My aunt Carole died on this weekend 30 years ago. She was on a return trip home, likely from the grocery store, when the car she was driving slammed into the back of a truck. She was nearly home. Carole was 40 and she left two young boys, a husband, parents, siblings, and a host of family and friends struggling to make sense of her sudden departure. I know that “host” is an accurate description of those she left behind because I vividly recall the line of people stretching out the door of the funeral home and down the sidewalk waiting to pay their respects.
I was thirteen when Aunt Carole died and, though I no longer grieve for her, I can say without hesitation that her death still haunts me today. I didn’t fully understand her loss until I regularly began seeing a therapist a few years ago in an attempt to rein in an anxiety disorder. In my first session the therapist asked about my family and Aunt Carole was the first person who came to my mind. At that point, she had been gone for more than 20 years. I wept for and about her for the next hour. Her sudden death at an age that I was quickly approaching, with a young child of my own, had become a shadow looming over my life. When I tried to pick apart why this had become an issue so many years after her departure I could only reason that I finally understood exactly what she left behind and how much I, in a position not dissimilar from hers, stood to lose. Every trip to the grocery store had become a gamble with death. I lived in a constant state of panic. I said “goodbye” and “I love you” more times than necessary. She didn’t get the chance to say those words one last time and I was determined to not leave them unsaid.
As I worked through my fears, I tried to remember my aunt when she was alive. To my frustration, I couldn’t recall conversations with her and I couldn’t think of any words she had said. All I could remember was laughter. Time and again, I could imagine her throwing her head back in a fit of boisterous laughter. And every single time her face seemed to glow. My only memories of my aunt, whether real, imagined, or a combination of the two are of her glowing with laughter.
I have gradually let go of some fear but, in doing so, I had to stop dwelling on unknown and unseen futures. I had to stop worrying about what could happen and revel, instead, in what is.
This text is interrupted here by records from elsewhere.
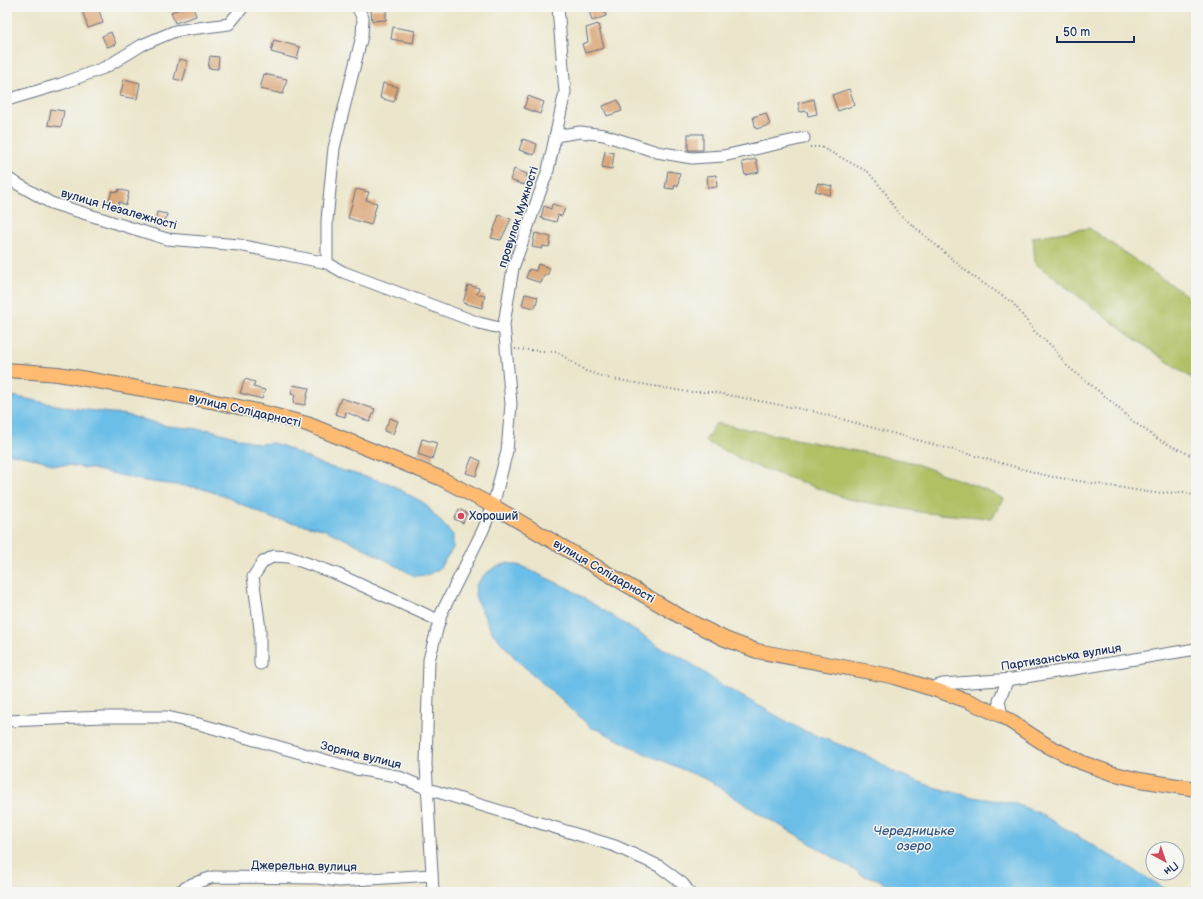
<svg xmlns="http://www.w3.org/2000/svg" width="1203" height="899" font-family="'Balsamiq Sans',sans-serif">
<style>
.green{fill:#b0c063;stroke:#667860}
.water{fill:#6bbee7;stroke:#4376a2}
.building{fill:#daa576}
.lines{fill:none;stroke-linecap:round;stroke-linejoin:round}
.minor-casing{stroke:#646f84;stroke-width:13}
.major-casing{stroke:#646f84;stroke-width:16}
.path{stroke:#646f84;stroke-width:2;stroke-dasharray:1 3;stroke-linecap:butt}
.minor{stroke:#fff;stroke-width:11}
.major{stroke:#febb71;stroke-width:14}
.poi-dot{fill:#d1495b;stroke:#f6f6f2;stroke-width:1.5}
.labels{text-anchor:middle;stroke-width:3;stroke-linejoin:round;paint-order:stroke}
.street-label{font-size:12px;fill:#1b2f5e;stroke:#f6f6f2}
.poi-label{font-size:12px;fill:#1b2f5e;stroke:#f6f6f2;text-anchor:start}
.water-label{font-size:13px;font-style:italic;fill:#335a87;stroke:#f6f6f2}
</style>
<rect width="100%" height="100%" fill="#f6f6f2"/>
<filter id="ink" filterUnits="userSpaceOnUse"><feTurbulence type="fractalNoise" baseFrequency=".025" numOctaves="2"/><feDisplacementMap in="SourceGraphic" scale="8" xChannelSelector="R" yChannelSelector="G"/><feConvolveMatrix kernelMatrix="1 2 1 2 8 2 1 2 1" color-interpolation-filters="sRGB"/></filter>
<filter id="wash" filterUnits="userSpaceOnUse"><feTurbulence type="fractalNoise" baseFrequency=".012" numOctaves="4" result="noise"/><feDisplacementMap in="SourceGraphic" scale="16" xChannelSelector="R" yChannelSelector="G"/><feGaussianBlur stdDeviation="0.9" result="paint"/><feColorMatrix in="noise" values="0 0 0 0 0 0 0 0 0 0 0 0 0 0 0 0 0 1.4 0 .05"/><feComposite in="paint" operator="in"/></filter>
<g filter="url(#wash)">
<rect width="100%" height="100%" fill="#ebe6cb"/>
<!-- green -->
<g class="green">
<polygon points="1089,228 1196,302 1196,381 1129,335 1035,263 1033,237"/>
<polygon points="716,423 911,462 989,491 1004,499 992,518 926,513 848,499 753,465 705,441"/>
</g>
<!-- water -->
<g class="water">
<polygon points="7,395 71,408 127,415 167,426 211,430 258,444 273,443 285,447 323,465 388,483 424,503 453,535 453,548 439,569 427,575 415,576 358,545 323,529 271,518 224,496 200,488 145,481 93,469 67,465 53,465 41,460 7,453"/>
<polygon points="508,563 521,566 570,589 662,648 686,660 720,684 802,730 866,755 896,773 933,787 972,797 1013,803 1039,813 1171,892 895,892 878,879 864,876 797,835 763,816 708,780 646,754 599,730 592,728 517,660 492,632 475,597 476,585 485,574 496,567"/>
</g>
<g id="blocks">
<!-- building -->
<g class="building">
<polygon points="90,7 98,7 103,23 88,28 82,10"/>
<polygon points="186,7 193,7 196,16 175,23 171,12"/>
<polygon points="588,7 603,7 606,16 592,21"/>
<polygon points="371,9 386,9 386,20 372,21"/>
<polygon points="598,24 604,48 585,53 582,44 588,42 586,28"/>
<polygon points="393,27 415,31 413,43 391,39"/>
<polygon points="111,32 116,44 107,47 102,36"/>
<polygon points="274,40 300,47 297,59 271,52"/>
<polygon points="210,56 219,57 218,69 208,68"/>
<polygon points="179,59 188,61 183,81 174,79"/>
<polygon points="264,74 287,79 283,94 260,89"/>
<polygon points="124,79 140,83 137,99 120,96"/>
<polygon points="383,83 398,87 394,102 380,98"/>
<polygon points="849,89 855,105 838,111 832,95"/>
<polygon points="528,96 544,102 540,114 524,108"/>
<polygon points="814,99 817,114 808,116 807,111 800,112 798,103"/>
<polygon points="618,100 622,111 607,116 603,106"/>
<polygon points="51,109 64,111 61,127 48,125"/>
<polygon points="766,113 770,125 756,129 753,117"/>
<rect x="688" y="134" width="15" height="16"/>
<polygon points="523,139 537,144 534,155 519,150"/>
<polygon points="605,151 614,153 612,169 602,167"/>
<polygon points="756,159 759,172 745,175 742,162"/>
<polygon points="514,169 527,174 524,185 510,180"/>
<polygon points="668,171 680,173 678,186 675,184 674,189 665,188"/>
<polygon points="716,175 717,187 708,188 707,176"/>
<polygon points="818,183 832,186 830,195 815,191"/>
<polygon points="119,189 129,192 126,205 119,202 118,206 108,203 112,191 118,192"/>
<polygon points="356,189 369,192 366,200 377,203 371,225 348,218"/>
<polygon points="552,204 565,208 562,216 558,215 556,222 541,218 544,206 551,209"/>
<polygon points="157,212 167,214 164,227 154,225"/>
<polygon points="499,215 511,219 501,240 491,238"/>
<polygon points="535,233 551,237 549,247 543,246 542,249 532,247"/>
<polygon points="538,264 550,268 547,276 544,275 541,283 526,278 529,269 536,271"/>
<polygon points="468,285 479,288 477,294 485,296 482,308 463,303"/>
<polygon points="525,294 538,297 535,308 522,305"/>
<polygon points="245,379 255,382 253,387 265,390 262,399 240,393"/>
<polygon points="293,385 309,388 305,405 293,403 295,395 291,394"/>
<polygon points="341,398 375,409 370,422 346,412 345,417 335,414"/>
<polygon points="390,418 398,421 393,434 384,431"/>
<polygon points="422,439 437,443 432,459 418,454"/>
<polygon points="472,457 481,461 476,476 466,473"/>
<polygon points="459,509 467,513 463,523 454,519"/>
</g>
</g>
</g>
<g filter="url(#ink)">
<use href="#blocks" fill-opacity="0" stroke="#646f84" stroke-width="1"/>
<g class="lines">
<!-- minor casing -->
<g class="minor-casing">
<g id="minor">
<polyline points="7,100 61,84 106,67 142,45 175,31 229,24 243,7"/>
<polyline points="555,136 580,132 604,135 657,152 692,158 723,156 804,138"/>
<polyline points="7,178 51,203 167,239 239,245 327,263"/>
<polyline points="327,263 327,220 334,148 362,36 363,18 357,7"/>
<polyline points="327,263 343,272 479,323 504,329"/>
<polyline points="260,664 260,629 253,577 263,562 274,556 289,557 337,574 440,621"/>
<polyline points="930,688 943,684 1013,679 1196,649"/>
<polyline points="1002,716 999,701 1008,679"/>
<polyline points="7,721 103,717 167,717 199,724 356,769 397,776 428,789 615,846 659,866 683,884 689,892"/>
<polyline points="178,892 192,884 213,877 318,878 339,881 432,875"/>
<polyline points="433,892 426,764 429,660 441,614 483,530 493,506 507,451 511,404 504,324 513,268 548,170 565,92 558,7"/>
</g>
</g>
<!-- major casing -->
<g class="major-casing">
<polyline id="major" points="7,370 58,374 211,401 261,412 307,424 440,478 493,506 683,618 725,639 757,651 891,676 930,688 968,701 1002,716 1048,746 1083,763 1111,773 1140,780 1196,789"/>
</g>
<!-- path -->
<g class="path">
<polyline points="810,147 821,147 868,172 885,192 897,212 971,275 1013,303 1035,332 1052,346 1066,365 1106,397 1134,422 1158,439 1196,458"/>
<polyline points="515,349 557,352 586,371 607,378 688,392 712,392 812,411 1048,476 1154,493 1183,492 1196,496"/>
</g>
<!-- minor -->
<use href="#minor" class="minor"/>
<!-- major -->
<use href="#major" class="major"/>
</g>
</g>
<!-- markers -->
<circle class="poi-dot" cx="461" cy="516" r="4"/>
<g class="labels">
<!-- street labels -->
<g class="street-label">
<text transform="translate(119 209) rotate(16)" y="4">вулиця Незалежності</text>
<text transform="translate(518 217) rotate(-72)" y="4">провулок Мужності</text>
<text transform="translate(245 410) rotate(13)" y="4">вулиця Солідарності</text>
<text transform="translate(604 571) rotate(30)" y="4">вулиця Солідарності</text>
<text transform="translate(1061 657) rotate(-9)" y="4">Партизанська вулиця</text>
<text transform="translate(361 755) rotate(14)" y="4">Зоряна вулиця</text>
<text transform="translate(304 866) rotate(1)" y="4">Джерельна вулиця</text>
</g>
<!-- poi labels -->
<g class="poi-label">
<text x="469" y="520">Хороший</text>
</g>
<!-- water labels -->
<g class="water-label">
<text x="914" y="835">Чередницьке<tspan x="914" dy="15">озеро</tspan></text>
</g>
</g>
<!-- margin -->
<rect width="1203" height="899" fill="none" stroke="#f6f6f2" stroke-width="24"/>
<!-- north arrow -->
<g transform="translate(1165 861) rotate(140)"><circle r="19" fill="#f6f6f2" stroke="#9ea6b7"/>
<path d="M0-3L7 15L0 10L-7 15Z" fill="#d1495b"/>
<text y="-6" font-size="11" font-weight="bold" text-anchor="middle" fill="#1b2f5e">Пн</text>
</g>
<!-- scale -->
<path d="M1057 36v6h77v-6" fill="none" stroke="#1b2f5e" stroke-width="2"/>
<text x="1063" y="36" font-size="12" fill="#1b2f5e" stroke="#f6f6f2" stroke-width="3" paint-order="stroke">50 m</text>
</svg>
When I began to focus on the warmth of the sun on my face, the conversation of the elderly couple sitting in the booth next to me, or the feel of my daughter’s hand in mine the fear fell away.
A group of friends was recently asked by another friend to describe a perfect day. In a life where I focus on what is, I found it impossible to write about what could be. There would be too many things to do and too many people to see in one day for it to be perfect. Picking just a few would always leave me wanting more. I could not think about a perfect day but I wrote, instead, about perfect moments. This, then, has become the legacy of my beloved aunt. She has taught me in death what she never had a chance to teach me in life; to live, to love, to laugh, and to do it all without fear of what lurks around the corner. Because around the corner is the next moment and that, my friends, is a thing that might not belong to us anyway. What we do have is now and we must treasure it.
Today I’m remembering Aunt Carole, her smile, and her laughter. I’m also reminding myself to enjoy this moment. I hope you can do the same.